#### ACTIVITY:
Retype, exactly as they stand, the lines from the start of the data to the line that contains "The following guidelines", both ends included. Leave the pictures out.
===== DATA FOR THIS TASK =====
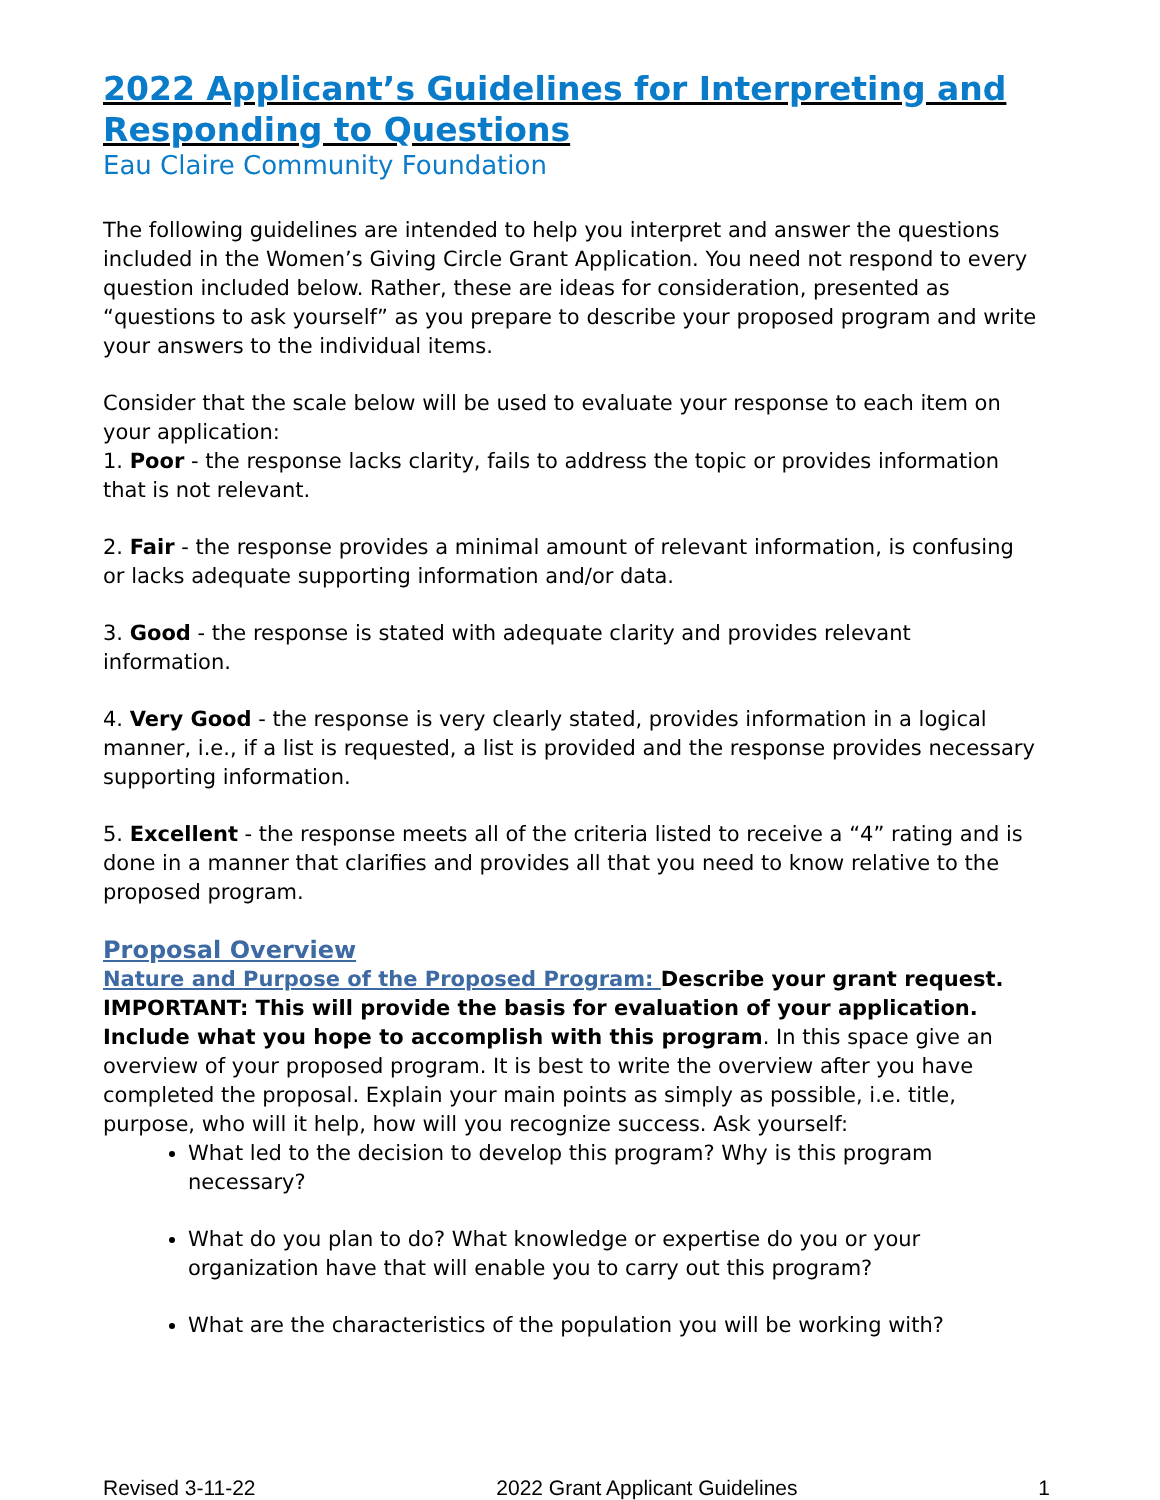2022 Applicant’s Guidelines for Interpreting and Responding to Questions
Eau Claire Community Foundation
The following guidelines are intended to help you interpret and answer the questions included in the Women’s Giving Circle Grant Application. You need not respond to every question included below. Rather, these are ideas for consideration, presented as “questions to ask yourself” as you prepare to describe your proposed program and write your answers to the individual items.
Consider that the scale below will be used to evaluate your response to each item on your application:
1. Poor - the response lacks clarity, fails to address the topic or provides information that is not relevant.
2. Fair - the response provides a minimal amount of relevant information, is confusing or lacks adequate supporting information and/or data.
3. Good - the response is stated with adequate clarity and provides relevant information.
4. Very Good - the response is very clearly stated, provides information in a logical manner, i.e., if a list is requested, a list is provided and the response provides necessary supporting information.
5. Excellent - the response meets all of the criteria listed to receive a “4” rating and is done in a manner that clarifies and provides all that you need to know relative to the proposed program.
Proposal Overview
Nature and Purpose of the Proposed Program: Describe your grant request. IMPORTANT: This will provide the basis for evaluation of your application. Include what you hope to accomplish with this program. In this space give an overview of your proposed program. It is best to write the overview after you have completed the proposal. Explain your main points as simply as possible, i.e. title, purpose, who will it help, how will you recognize success. Ask yourself:
What led to the decision to develop this program? Why is this program necessary?
What do you plan to do? What knowledge or expertise do you or your organization have that will enable you to carry out this program?
What are the characteristics of the population you will be working with?
Revised 3-11-22 2022 Grant Applicant Guidelines 1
=====
#### OUTPUT FOR THIS TASK:
2022 Applicant’s Guidelines for Interpreting and Responding to Questions
Eau Claire Community Foundation
The following guidelines are intended to help you interpret and answer the questions included in the Women’s Giving Circle Grant Application. You need not respond to every question included below. Rather, these are ideas for consideration, presented as “questions to ask yourself” as you prepare to describe your proposed program and write your answers to the individual items.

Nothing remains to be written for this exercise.